REQUIRED ACTION 1 » Copy the rows from their first line up to and including the line with "articulação pela BR-319", leaving out the pictures.

The default value for this file is 0; a new
process inherits its parent's oom_adj
setting. A process must be
privileged (CAP_SYS_RESOURCE
) to update this
file.
Since Linux 2.6.36, use of this file is deprecated
in favor of /proc/[pid]/oom_score_adj
.
/proc/[pid]/oom_score
(since Linux
2.6.11)This file displays the current score that the kernel gives to this process for the purpose of selecting a process for the OOM-killer. A higher score means that the process is more likely to be selected by the OOM-killer. The basis for this score is the amount of memory used by the process, with increases (+) or decreases (−) for factors including:
whether the process creates a lot of children using fork(2) (+);
whether the process has been running a long time, or has used a lot of CPU time (−);
whether the process has a low nice value (i.e., > 0) (+);
whether the process is privileged (−); and
whether the process is making direct hardware access (−).
The oom_score
also
reflects the adjustment specified by the oom_score_adj
or oom_adj
setting for the process.
/proc/[pid]/oom_score_adj
(since
Linux 2.6.36)This file can be used to adjust the badness heuristic used to select which process gets killed in out-of-memory conditions.

Page-level text extractions »

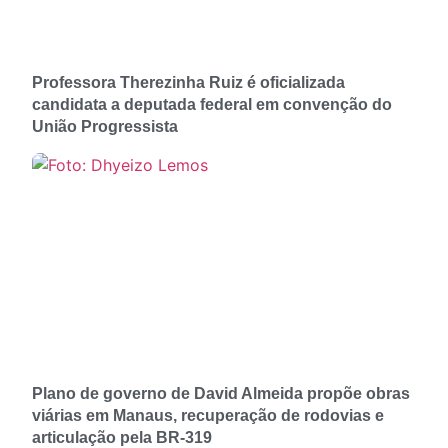
Professora Therezinha Ruiz é oficializada
candidata a deputada federal em convenção do
União Progressista
Plano de governo de David Almeida propõe obras
viárias em Manaus, recuperação de rodovias e
articulação pela BR-319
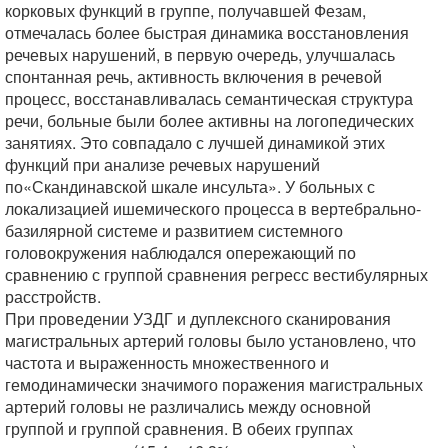
корковых функций в группе, получавшей Фезам,
отмечалась более быстрая динамика восстановления
речевых нарушений, в первую очередь, улучшалась
спонтанная речь, активность включения в речевой
процесс, восстанавливалась семантическая структура
речи, больные были более активны на логопедических
занятиях. Это совпадало с лучшей динамикой этих
функций при анализе речевых нарушений
по«Скандинавской шкале инсульта». У больных с
локализацией ишемического процесса в вертебрально-
базилярной системе и развитием системного
головокружения наблюдался опережающий по
сравнению с группой сравнения регресс вестибулярных
расстройств.
При проведении УЗДГ и дуплексного сканирования
магистральных артерий головы было установлено, что
частота и выраженность множественного и
гемодинамически значимого поражения магистральных
артерий головы не различались между основной
группой и группой сравнения. В обеих группах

REQUIRED ACTION 2 »
Answer these questions from the text on the OOM-killer files:
(a) What is the default value of the file whose use became deprecated in Linux 2.6.36?
(b) Since which Linux version has /proc/[pid]/oom_score existed?
(c) Which file is the deprecated file's use deprecated in favor of?

WRITTEN SOLUTION 1 »
Professora Therezinha Ruiz é oficializada
candidata a deputada federal em convenção do
União Progressista
Plano de governo de David Almeida propõe obras
viárias em Manaus, recuperação de rodovias e
articulação pela BR-319

WRITTEN SOLUTION 2 »
(a) 0
(b) Linux 2.6.11
(c) /proc/[pid]/oom_score_adj